Controlled practice
Once new language has been introduced to the students, they need to have an opportunity to try it out for themselves. To become familiar with the form and get their tongues and brains around it, controlled practice activities can be used. These
activities focus only on the target language, giving the students many opportunities to use it.
There are many kinds of controlled practice activities as well as those in grammar and course books. Here are a few
examples:
• Drills
• Gap-fill
• Sentence completion
• Quizzes
• Games
• Tests
• Information search
• Dictation
This is an example of a very simple game that we could use in our lesson:
A good way to practise ‘for’ and ‘since’ is with the pointing game. On one piece of paper write ‘FOR’ in capital letters.

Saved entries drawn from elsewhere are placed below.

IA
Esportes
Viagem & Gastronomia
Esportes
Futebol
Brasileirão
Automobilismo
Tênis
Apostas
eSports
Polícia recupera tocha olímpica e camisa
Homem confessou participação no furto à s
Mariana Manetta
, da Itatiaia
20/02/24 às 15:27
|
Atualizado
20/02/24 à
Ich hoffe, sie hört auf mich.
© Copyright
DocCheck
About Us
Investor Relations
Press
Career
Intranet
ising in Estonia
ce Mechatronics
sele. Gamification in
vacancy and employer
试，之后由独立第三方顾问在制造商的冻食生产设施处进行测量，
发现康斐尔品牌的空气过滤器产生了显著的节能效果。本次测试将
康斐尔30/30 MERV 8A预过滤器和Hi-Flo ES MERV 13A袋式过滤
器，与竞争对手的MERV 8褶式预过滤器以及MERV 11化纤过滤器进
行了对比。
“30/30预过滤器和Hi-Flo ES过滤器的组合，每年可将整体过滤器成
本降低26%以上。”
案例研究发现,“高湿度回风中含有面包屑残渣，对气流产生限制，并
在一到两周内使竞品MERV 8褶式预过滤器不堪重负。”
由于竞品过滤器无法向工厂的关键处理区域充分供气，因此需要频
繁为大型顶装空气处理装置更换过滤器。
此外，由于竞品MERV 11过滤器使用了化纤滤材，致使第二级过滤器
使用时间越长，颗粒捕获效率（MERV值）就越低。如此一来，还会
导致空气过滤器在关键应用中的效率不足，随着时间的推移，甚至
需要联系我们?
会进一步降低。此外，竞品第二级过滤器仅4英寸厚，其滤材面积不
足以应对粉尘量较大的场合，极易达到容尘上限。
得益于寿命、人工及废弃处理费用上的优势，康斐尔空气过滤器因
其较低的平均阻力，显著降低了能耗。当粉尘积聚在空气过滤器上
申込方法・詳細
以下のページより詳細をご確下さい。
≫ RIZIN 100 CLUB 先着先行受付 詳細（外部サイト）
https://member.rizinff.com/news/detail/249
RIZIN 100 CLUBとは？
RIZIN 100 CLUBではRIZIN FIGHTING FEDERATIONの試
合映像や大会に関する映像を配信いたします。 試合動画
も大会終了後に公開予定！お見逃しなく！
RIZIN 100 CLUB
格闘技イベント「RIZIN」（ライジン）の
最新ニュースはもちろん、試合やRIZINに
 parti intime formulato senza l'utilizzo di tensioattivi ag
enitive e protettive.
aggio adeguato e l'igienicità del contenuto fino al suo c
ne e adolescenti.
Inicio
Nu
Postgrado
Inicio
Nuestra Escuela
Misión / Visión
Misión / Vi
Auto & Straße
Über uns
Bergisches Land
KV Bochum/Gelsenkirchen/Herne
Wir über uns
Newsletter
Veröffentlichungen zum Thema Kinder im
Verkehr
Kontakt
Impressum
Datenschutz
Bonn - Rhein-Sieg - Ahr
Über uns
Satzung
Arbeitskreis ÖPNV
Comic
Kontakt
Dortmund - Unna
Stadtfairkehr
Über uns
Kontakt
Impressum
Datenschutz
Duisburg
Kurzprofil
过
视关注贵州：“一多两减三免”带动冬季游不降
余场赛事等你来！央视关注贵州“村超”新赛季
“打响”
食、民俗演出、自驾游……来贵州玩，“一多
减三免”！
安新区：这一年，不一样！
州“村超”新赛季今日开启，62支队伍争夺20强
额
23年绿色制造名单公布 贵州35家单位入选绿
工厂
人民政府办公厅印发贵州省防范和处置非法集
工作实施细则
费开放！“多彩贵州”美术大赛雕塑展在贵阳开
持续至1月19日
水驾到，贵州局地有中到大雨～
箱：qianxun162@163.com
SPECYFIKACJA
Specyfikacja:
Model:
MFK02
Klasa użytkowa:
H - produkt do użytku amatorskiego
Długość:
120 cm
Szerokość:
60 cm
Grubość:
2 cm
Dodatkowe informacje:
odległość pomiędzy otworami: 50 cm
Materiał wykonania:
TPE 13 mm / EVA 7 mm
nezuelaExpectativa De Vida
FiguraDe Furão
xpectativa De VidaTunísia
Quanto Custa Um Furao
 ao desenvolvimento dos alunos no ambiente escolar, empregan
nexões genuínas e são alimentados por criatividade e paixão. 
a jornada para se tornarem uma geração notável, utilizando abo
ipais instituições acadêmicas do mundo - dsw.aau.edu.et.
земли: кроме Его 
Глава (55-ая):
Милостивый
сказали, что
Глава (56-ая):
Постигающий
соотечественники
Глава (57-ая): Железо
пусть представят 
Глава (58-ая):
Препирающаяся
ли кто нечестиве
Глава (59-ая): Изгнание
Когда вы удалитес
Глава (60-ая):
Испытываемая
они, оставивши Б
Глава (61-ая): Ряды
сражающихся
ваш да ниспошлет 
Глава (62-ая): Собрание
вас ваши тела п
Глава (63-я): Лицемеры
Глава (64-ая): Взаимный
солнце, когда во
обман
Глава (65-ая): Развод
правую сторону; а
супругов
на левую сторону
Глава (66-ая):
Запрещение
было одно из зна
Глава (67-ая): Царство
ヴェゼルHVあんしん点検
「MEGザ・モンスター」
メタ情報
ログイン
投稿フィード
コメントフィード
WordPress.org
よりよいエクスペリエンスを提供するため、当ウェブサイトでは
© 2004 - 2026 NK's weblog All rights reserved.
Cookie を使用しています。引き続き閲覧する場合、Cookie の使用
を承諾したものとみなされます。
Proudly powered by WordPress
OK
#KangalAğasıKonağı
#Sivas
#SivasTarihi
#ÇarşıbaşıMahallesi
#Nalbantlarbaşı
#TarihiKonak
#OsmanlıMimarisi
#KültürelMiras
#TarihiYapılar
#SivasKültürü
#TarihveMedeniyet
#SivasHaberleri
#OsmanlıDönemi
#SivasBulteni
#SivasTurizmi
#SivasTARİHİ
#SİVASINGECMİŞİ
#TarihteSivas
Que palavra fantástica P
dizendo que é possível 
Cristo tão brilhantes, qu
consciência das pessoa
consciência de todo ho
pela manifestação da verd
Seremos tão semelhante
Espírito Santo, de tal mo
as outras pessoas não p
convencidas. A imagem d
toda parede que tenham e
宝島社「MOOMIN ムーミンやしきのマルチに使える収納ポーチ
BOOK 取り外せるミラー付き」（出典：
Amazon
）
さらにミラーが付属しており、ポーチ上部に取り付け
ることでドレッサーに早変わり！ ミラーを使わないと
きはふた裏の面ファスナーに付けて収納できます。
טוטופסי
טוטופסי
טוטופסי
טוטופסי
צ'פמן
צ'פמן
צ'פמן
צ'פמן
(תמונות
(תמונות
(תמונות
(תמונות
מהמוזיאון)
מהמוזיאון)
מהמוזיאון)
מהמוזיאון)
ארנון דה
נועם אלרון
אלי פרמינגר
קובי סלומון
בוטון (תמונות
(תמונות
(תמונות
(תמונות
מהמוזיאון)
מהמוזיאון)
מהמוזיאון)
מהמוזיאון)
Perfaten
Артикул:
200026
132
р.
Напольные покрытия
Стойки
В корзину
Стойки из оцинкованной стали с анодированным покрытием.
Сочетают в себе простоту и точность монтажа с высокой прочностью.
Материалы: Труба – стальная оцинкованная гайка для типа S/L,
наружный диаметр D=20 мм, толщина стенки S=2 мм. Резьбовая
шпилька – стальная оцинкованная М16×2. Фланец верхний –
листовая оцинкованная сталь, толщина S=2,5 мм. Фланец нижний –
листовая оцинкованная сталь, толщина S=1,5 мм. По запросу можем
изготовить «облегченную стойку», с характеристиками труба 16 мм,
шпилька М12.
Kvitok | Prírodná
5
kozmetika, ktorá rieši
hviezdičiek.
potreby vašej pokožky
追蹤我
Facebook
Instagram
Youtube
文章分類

On another piece of paper write ‘SINCE’. Pin the two pieces up on opposites sides of the class room. Tell the students
that they have to point to the correct word when you say a time, date or year. For example, if you read out ‘5 years’
they should point to ‘FOR’. And if you read out ‘1988’ they should point to ‘SINCE’. When you’ve used all the
examples, stick the pieces of paper with ‘FOR and ‘SINCE on the board. Read the time expressions out again. This time
students shouldn’t point, they should shout out ‘for’ or ‘since’. As they shout the words, write the time expressions under
the correct word, ‘FOR’ or ‘SINCE’. Now get the students to use the time expression in other examples. Divide the
students into pairs and tell them to make sentences using the time expressions and ‘for’ and ‘since’. Tell them to make
the sentences true for them. Give an example of your own to get them started. For example, ‘I’ve been a teacher since
1992’.
Boo Tumber - Lesson Plan, Programme 4
This activity helps to reinforce the target language by repetition, but it’s done in an entertaining way for the students and it
leads on to students creating sentences about their own lives. This is another very important feature of teaching and
learning. If teachers can personalise the target language, that is, get the students to use it to talk and write about their own
lives and experiences, it can greatly help the learning process.
Here’s another practical idea for personalised controlled practice. It’s a form of sentence completion exercise. Notice again
that although the practice is very controlled, it involves the students using their own ideas as sources of material.
Many course books and grammar books have excellent activities for practising new language. However, I try to do
something that is perhaps a little more personal or more closely connected to my students’ lives. One of my favourite
activities or most productive activities, the ‘negative sentence completion’, is an ideal quick activity. For this activity the
students are in pairs. Each student writes the beginning of some sentences that use the target language, for us toda y
the present perfect with ‘for’ and ‘since’. A student might write, ‘I haven’t eaten chocolate for ...’, ‘I haven’t played
football since ...’, ‘I haven’t been to the beach for ...’. Ask the students to write the beginnings of four or five sentences
and when they have done that they can do one of two things. Either they pass the sentences to their partner who now
completes them with suitable language that is true for their lives. So for me, ‘I haven’t eaten chocolate for 10 minutes’,
‘I haven’t been to the beach since 1997’, ‘I haven’t played football for 10 years’. Or perhaps for a higher level class the
student reads out the beginning of their sentence and the partner has to complete it with the language that is true for
them. For very adventurous classes you could ask the students to stand up and to walk around the class asking
different students to complete different sentences. This is an excellent way to extend a very controlled activity. So this
activity allows the students to practice the target language in a very controlled way. They have an opportunity to use it
many times, this repetition will help the students acquire or learn the new language. And most importantly, they’ve had
a chance to use the language in a real, meaningful way. They’ ve been talking about their own lives using the target
language.
Gareth Rees - Lesson Plan, Programme 4
The purpose of controlled practice is to allow the students to internalise the new language successfully so that they
understand it, they know how and when to use it and they’ve had a chance to produce it. Ultimately, we want students to
be able to use the target language in appropriate ways in a less controlled and more natural environment. Controlled
practice helps to fix the language in the students’ mind so that this becomes more possible.
By it’s nature, controlled practice can be very repetitive. Too much repetition can have a negative effect on the students.
They can become bored and lose interest. In order to create and maintain a good atmosphere for learning, it’s important to
have variety in the practice stage and to be sure that activities do not go on for too long.